Difficile dans un tel contexte de ne pas imaginer des lendemains dystopiques comme ceux dépeints dans Gattaca ou ailleurs. Dominique avoue qu’elle a de plus en plus de mal à être optimiste. « Je constate à quel point les gens dans nos sociétés ont du mal à faire le moindre geste pour les autres, le moindre sacrifice à leur confort ou à leurs droits individuels. Juste porter un masque, par exemple, on en voit plusieurs incapables du moindre compromis. La dystopie est aussi là ».

Et à observer, lire et dialoguer avec les plus fortes têtes ou les plus grandes gueules du mouvement transhumaniste, il est difficile de ne pas craindre cet avenir qui nous est pourtant promis. Mais heureusement, le transhumanisme n’a pas le monopole de ces réflexions. D’autres courants de pensée se penchent sur l’être humain en devenir : sur son rapport avec la technique, la redéfinition de l’intelligence qu’elle implique et toutes les questions éthiques ou sociales que cela peut engendrer. Mais avec d’autres postulats, avec d’autres visées aussi. Francesca Ferrando, par exemple, est professeure de philosophie à la New York University (NYU) et s’identifie à un mouvement différent : le posthumanisme.

Or, si ce mouvement a en commun avec le transhumanisme de chercher à repenser radicalement nos traditionnelles conceptions de ce qu’est l’humain à l’aune des découvertes et avancées scientifiques que nous faisons, il s’en démarque clairement. Pour le dire simplement, son élan n’est pas d’accroitre la puissance de l’humain sur le monde et sur soi, sur la nature et sur la technique, sur la vie et sur la mort. Son élan est ailleurs. Il n’est pas celui d’atteindre l’ultime fantasme libéral : un individu autodéterminé ayant dépassé tous les obstacles et toutes les limites physiques, cognitives, sociales ou politiques connues. Cette quête de l’individu absolument libre. Sans déterminations extérieures. Libre en soi. Mais peut-être ultimement libre seul : sans les autres.

Le posthumanisme a d’autres prémisses. « C’est un mouvement surtout académique, universitaire. Pour le moment, en tout cas. Il est mené par des femmes d’ailleurs. » Et ce n’est certainement pas un hasard. « Un courant qui conçoit l’humain comme une notion plurielle, qui le replace dans un rapport d’horizontalité avec l’environnement et les autres espèces ». Francesca et Dominique œuvrent peut-être dans des champs différents, mais elles partagent une démarche similaire et une visée commune. « Elle aussi entre en dialogue avec des transhumanistes, même les plus libertariens. Même si elle est en désaccord avec eux, elle cherche justement à encourager le dialogue pour ouvrir les perspectives ».
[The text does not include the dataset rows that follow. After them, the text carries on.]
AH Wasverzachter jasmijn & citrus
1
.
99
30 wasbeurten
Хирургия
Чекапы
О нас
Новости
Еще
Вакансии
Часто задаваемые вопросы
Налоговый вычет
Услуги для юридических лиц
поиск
« Et je lui demande toujours, comment tu fais pour rester positive Francesca ? Comment tu fais pour ne pas être découragée ? Elle puise sa force et son optimisme dans ses choix, dans toutes les micros-choses qu’elle fait au quotidien pour elle et pour les générations futures ». Réduire son empreinte écologique ou travailler avec des outils éthiques, par exemple. « Tu es l’artisan de ta vie et ça se vérifie dans un ensemble de choix personnels. Et si mon seul pouvoir dans nos sociétés capitalistes, c’est d’être une consommatrice…, je vais prendre ce pouvoir-là ! »

« Et donc, j’essaie d’être cohérente dans ma vie, mes choix, car ce n’est pas vrai qu’il est trop tard » ajoute-t-elle finalement. « Non, il n’est pas trop tard. Ça, je le crois encore ».